Leave every picture out, and retype all the remaining records exactly.

───── Provided material ─────

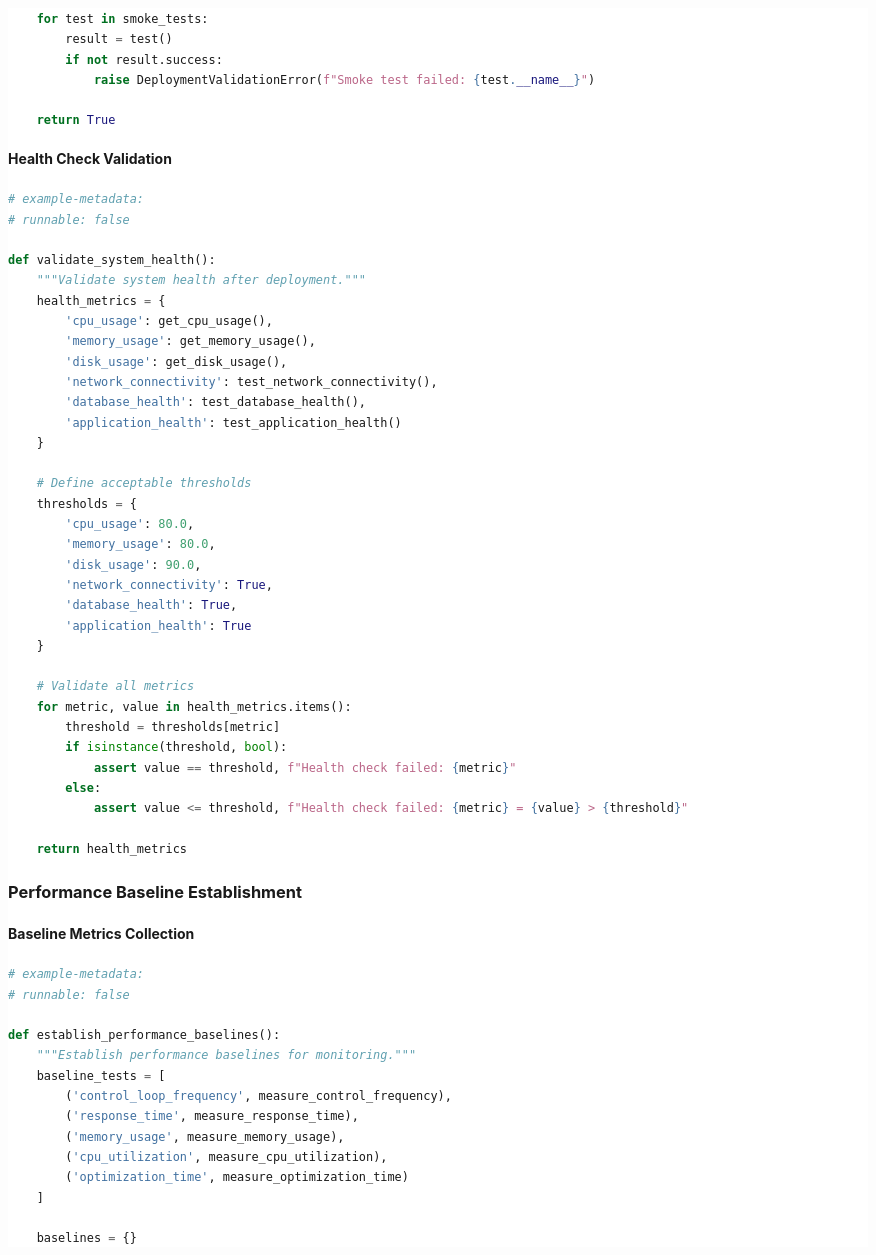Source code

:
 ```python
    for test in smoke_tests:
        result = test()
        if not result.success:
            raise DeploymentValidationError(f"Smoke test failed: {test.__name__}")

    return True
```

#### Health Check Validation
```python
# example-metadata:
# runnable: false

def validate_system_health():
    """Validate system health after deployment."""
    health_metrics = {
        'cpu_usage': get_cpu_usage(),
        'memory_usage': get_memory_usage(),
        'disk_usage': get_disk_usage(),
        'network_connectivity': test_network_connectivity(),
        'database_health': test_database_health(),
        'application_health': test_application_health()
    }

    # Define acceptable thresholds
    thresholds = {
        'cpu_usage': 80.0,
        'memory_usage': 80.0,
        'disk_usage': 90.0,
        'network_connectivity': True,
        'database_health': True,
        'application_health': True
    }

    # Validate all metrics
    for metric, value in health_metrics.items():
        threshold = thresholds[metric]
        if isinstance(threshold, bool):
            assert value == threshold, f"Health check failed: {metric}"
        else:
            assert value <= threshold, f"Health check failed: {metric} = {value} > {threshold}"

    return health_metrics
```

### Performance Baseline Establishment

#### Baseline Metrics Collection
```python
# example-metadata:
# runnable: false

def establish_performance_baselines():
    """Establish performance baselines for monitoring."""
    baseline_tests = [
        ('control_loop_frequency', measure_control_frequency),
        ('response_time', measure_response_time),
        ('memory_usage', measure_memory_usage),
        ('cpu_utilization', measure_cpu_utilization),
        ('optimization_time', measure_optimization_time)
    ]

    baselines = {}
```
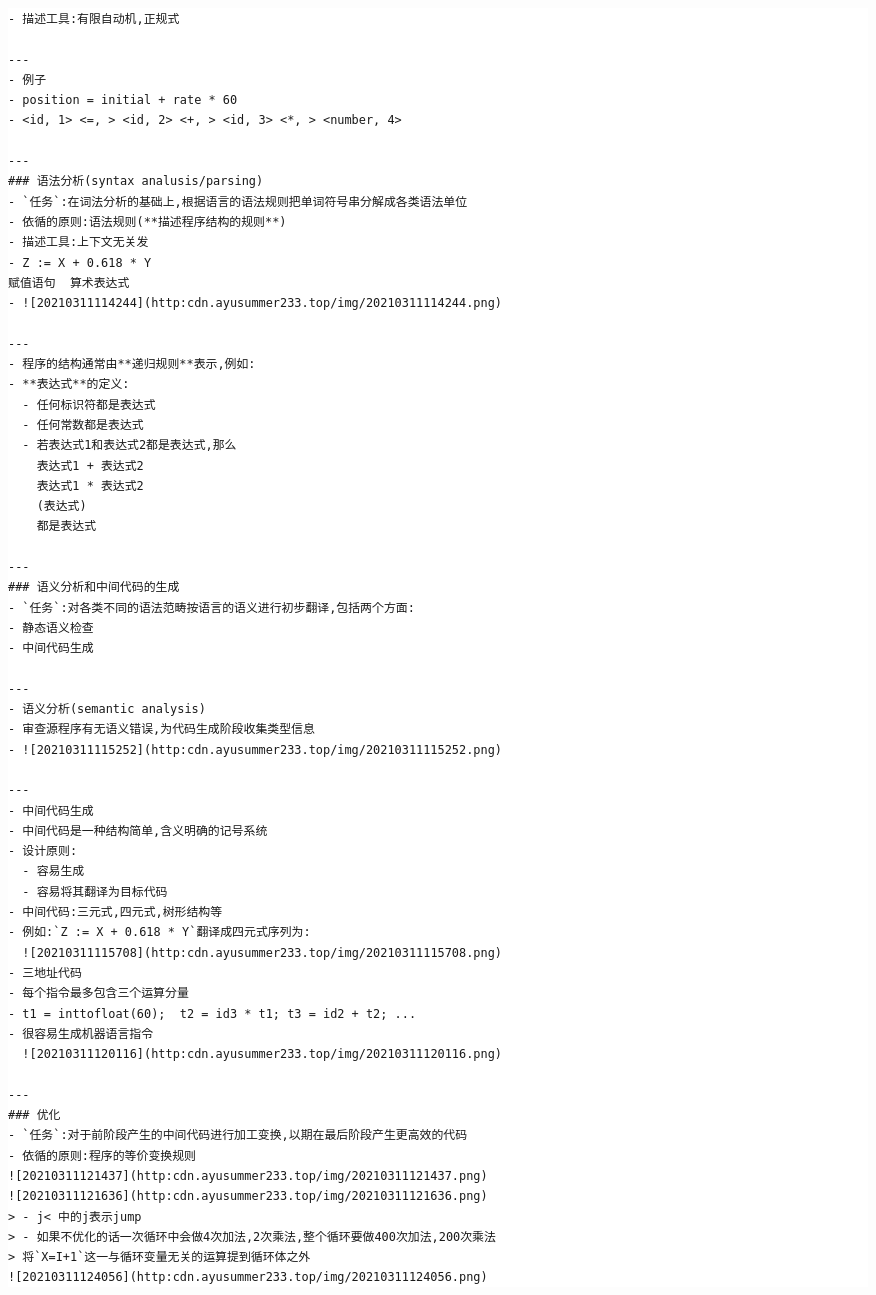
   ```
- 描述工具:有限自动机,正规式
  
  ---
- 例子
  - position = initial + rate * 60
  - <id, 1> <=, > <id, 2> <+, > <id, 3> <*, > <number, 4>
  
---
### 语法分析(syntax analusis/parsing) 
- `任务`:在词法分析的基础上,根据语言的语法规则把单词符号串分解成各类语法单位
- 依循的原则:语法规则(**描述程序结构的规则**)
- 描述工具:上下文无关发
- Z := X + 0.618 * Y  
  赋值语句  算术表达式
- ![20210311114244](http:cdn.ayusummer233.top/img/20210311114244.png)

  ---
- 程序的结构通常由**递归规则**表示,例如:
  - **表达式**的定义:
    - 任何标识符都是表达式
    - 任何常数都是表达式
    - 若表达式1和表达式2都是表达式,那么  
      表达式1 + 表达式2  
      表达式1 * 表达式2  
      (表达式)    
      都是表达式
      
---
### 语义分析和中间代码的生成
- `任务`:对各类不同的语法范畴按语言的语义进行初步翻译,包括两个方面:
  - 静态语义检查
  - 中间代码生成

  ---
- 语义分析(semantic analysis)
  - 审查源程序有无语义错误,为代码生成阶段收集类型信息
- ![20210311115252](http:cdn.ayusummer233.top/img/20210311115252.png)

  ---
- 中间代码生成
  - 中间代码是一种结构简单,含义明确的记号系统
  - 设计原则:
    - 容易生成
    - 容易将其翻译为目标代码
  - 中间代码:三元式,四元式,树形结构等
  - 例如:`Z := X + 0.618 * Y`翻译成四元式序列为:  
    ![20210311115708](http:cdn.ayusummer233.top/img/20210311115708.png)
- 三地址代码
  - 每个指令最多包含三个运算分量
  - t1 = inttofloat(60);  t2 = id3 * t1; t3 = id2 + t2; ...
  - 很容易生成机器语言指令  
    ![20210311120116](http:cdn.ayusummer233.top/img/20210311120116.png)

---
### 优化
- `任务`:对于前阶段产生的中间代码进行加工变换,以期在最后阶段产生更高效的代码
- 依循的原则:程序的等价变换规则  
  ![20210311121437](http:cdn.ayusummer233.top/img/20210311121437.png)
  ![20210311121636](http:cdn.ayusummer233.top/img/20210311121636.png)
> - j< 中的j表示jump
> - 如果不优化的话一次循环中会做4次加法,2次乘法,整个循环要做400次加法,200次乘法
> 将`X=I+1`这一与循环变量无关的运算提到循环体之外   
![20210311124056](http:cdn.ayusummer233.top/img/20210311124056.png)   
  ```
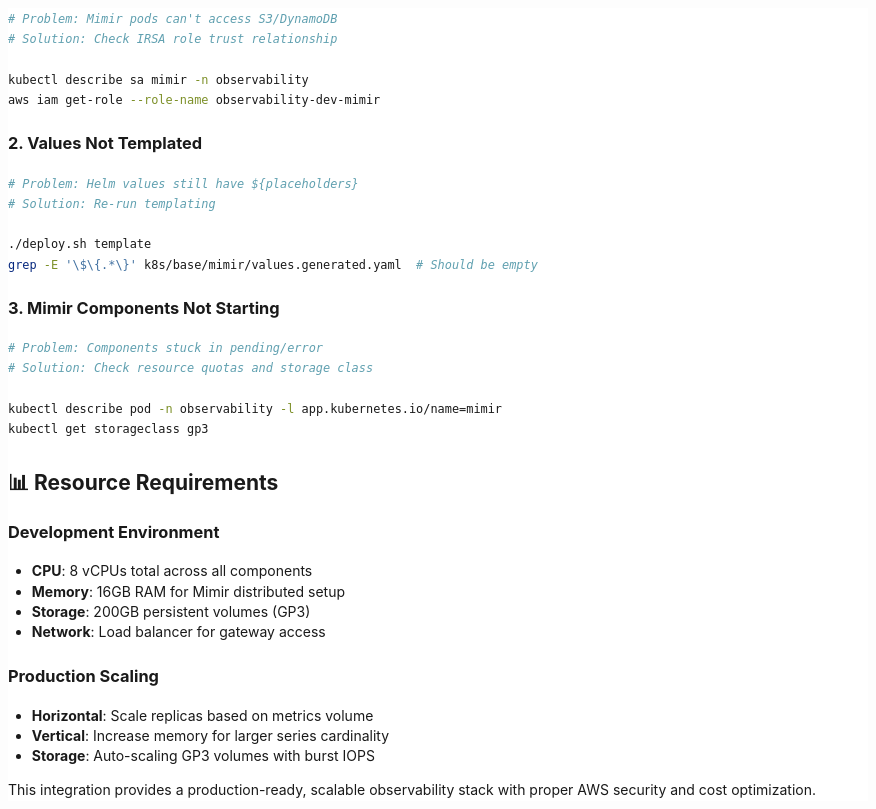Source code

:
 ```bash
# Problem: Mimir pods can't access S3/DynamoDB
# Solution: Check IRSA role trust relationship

kubectl describe sa mimir -n observability
aws iam get-role --role-name observability-dev-mimir
```

### **2. Values Not Templated**

```bash
# Problem: Helm values still have ${placeholders}
# Solution: Re-run templating

./deploy.sh template
grep -E '\$\{.*\}' k8s/base/mimir/values.generated.yaml  # Should be empty
```

### **3. Mimir Components Not Starting**

```bash
# Problem: Components stuck in pending/error
# Solution: Check resource quotas and storage class

kubectl describe pod -n observability -l app.kubernetes.io/name=mimir
kubectl get storageclass gp3
```

## 📊 **Resource Requirements**

### **Development Environment**

- **CPU**: 8 vCPUs total across all components
- **Memory**: 16GB RAM for Mimir distributed setup
- **Storage**: 200GB persistent volumes (GP3)
- **Network**: Load balancer for gateway access

### **Production Scaling**

- **Horizontal**: Scale replicas based on metrics volume
- **Vertical**: Increase memory for larger series cardinality
- **Storage**: Auto-scaling GP3 volumes with burst IOPS

This integration provides a production-ready, scalable observability stack with proper AWS security and cost optimization.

─────

## Answer to this problem
Source code

:
 ```python
    for test in smoke_tests:
        result = test()
        if not result.success:
            raise DeploymentValidationError(f"Smoke test failed: {test.__name__}")

    return True
```

#### Health Check Validation
```python
# example-metadata:
# runnable: false

def validate_system_health():
    """Validate system health after deployment."""
    health_metrics = {
        'cpu_usage': get_cpu_usage(),
        'memory_usage': get_memory_usage(),
        'disk_usage': get_disk_usage(),
        'network_connectivity': test_network_connectivity(),
        'database_health': test_database_health(),
        'application_health': test_application_health()
    }

    # Define acceptable thresholds
    thresholds = {
        'cpu_usage': 80.0,
        'memory_usage': 80.0,
        'disk_usage': 90.0,
        'network_connectivity': True,
        'database_health': True,
        'application_health': True
    }

    # Validate all metrics
    for metric, value in health_metrics.items():
        threshold = thresholds[metric]
        if isinstance(threshold, bool):
            assert value == threshold, f"Health check failed: {metric}"
        else:
            assert value <= threshold, f"Health check failed: {metric} = {value} > {threshold}"

    return health_metrics
```

### Performance Baseline Establishment

#### Baseline Metrics Collection
```python
# example-metadata:
# runnable: false

def establish_performance_baselines():
    """Establish performance baselines for monitoring."""
    baseline_tests = [
        ('control_loop_frequency', measure_control_frequency),
        ('response_time', measure_response_time),
        ('memory_usage', measure_memory_usage),
        ('cpu_utilization', measure_cpu_utilization),
        ('optimization_time', measure_optimization_time)
    ]

    baselines = {}
```
   ```
- 描述工具:有限自动机,正规式
  
  ---
- 例子
  - position = initial + rate * 60
  - <id, 1> <=, > <id, 2> <+, > <id, 3> <*, > <number, 4>
  
---
### 语法分析(syntax analusis/parsing) 
- `任务`:在词法分析的基础上,根据语言的语法规则把单词符号串分解成各类语法单位
- 依循的原则:语法规则(**描述程序结构的规则**)
- 描述工具:上下文无关发
- Z := X + 0.618 * Y  
  赋值语句  算术表达式
- ![20210311114244](http:cdn.ayusummer233.top/img/20210311114244.png)

  ---
- 程序的结构通常由**递归规则**表示,例如:
  - **表达式**的定义:
    - 任何标识符都是表达式
    - 任何常数都是表达式
    - 若表达式1和表达式2都是表达式,那么  
      表达式1 + 表达式2  
      表达式1 * 表达式2  
      (表达式)    
      都是表达式
      
---
### 语义分析和中间代码的生成
- `任务`:对各类不同的语法范畴按语言的语义进行初步翻译,包括两个方面:
  - 静态语义检查
  - 中间代码生成

  ---
- 语义分析(semantic analysis)
  - 审查源程序有无语义错误,为代码生成阶段收集类型信息
- ![20210311115252](http:cdn.ayusummer233.top/img/20210311115252.png)

  ---
- 中间代码生成
  - 中间代码是一种结构简单,含义明确的记号系统
  - 设计原则:
    - 容易生成
    - 容易将其翻译为目标代码
  - 中间代码:三元式,四元式,树形结构等
  - 例如:`Z := X + 0.618 * Y`翻译成四元式序列为:  
    ![20210311115708](http:cdn.ayusummer233.top/img/20210311115708.png)
- 三地址代码
  - 每个指令最多包含三个运算分量
  - t1 = inttofloat(60);  t2 = id3 * t1; t3 = id2 + t2; ...
  - 很容易生成机器语言指令  
    ![20210311120116](http:cdn.ayusummer233.top/img/20210311120116.png)

---
### 优化
- `任务`:对于前阶段产生的中间代码进行加工变换,以期在最后阶段产生更高效的代码
- 依循的原则:程序的等价变换规则  
  ![20210311121437](http:cdn.ayusummer233.top/img/20210311121437.png)
  ![20210311121636](http:cdn.ayusummer233.top/img/20210311121636.png)
> - j< 中的j表示jump
> - 如果不优化的话一次循环中会做4次加法,2次乘法,整个循环要做400次加法,200次乘法
> 将`X=I+1`这一与循环变量无关的运算提到循环体之外   
![20210311124056](http:cdn.ayusummer233.top/img/20210311124056.png)   
  ```
Source code

:
 ```bash
# Problem: Mimir pods can't access S3/DynamoDB
# Solution: Check IRSA role trust relationship

kubectl describe sa mimir -n observability
aws iam get-role --role-name observability-dev-mimir
```

### **2. Values Not Templated**

```bash
# Problem: Helm values still have ${placeholders}
# Solution: Re-run templating

./deploy.sh template
grep -E '\$\{.*\}' k8s/base/mimir/values.generated.yaml  # Should be empty
```

### **3. Mimir Components Not Starting**

```bash
# Problem: Components stuck in pending/error
# Solution: Check resource quotas and storage class

kubectl describe pod -n observability -l app.kubernetes.io/name=mimir
kubectl get storageclass gp3
```

## 📊 **Resource Requirements**

### **Development Environment**

- **CPU**: 8 vCPUs total across all components
- **Memory**: 16GB RAM for Mimir distributed setup
- **Storage**: 200GB persistent volumes (GP3)
- **Network**: Load balancer for gateway access

### **Production Scaling**

- **Horizontal**: Scale replicas based on metrics volume
- **Vertical**: Increase memory for larger series cardinality
- **Storage**: Auto-scaling GP3 volumes with burst IOPS

This integration provides a production-ready, scalable observability stack with proper AWS security and cost optimization.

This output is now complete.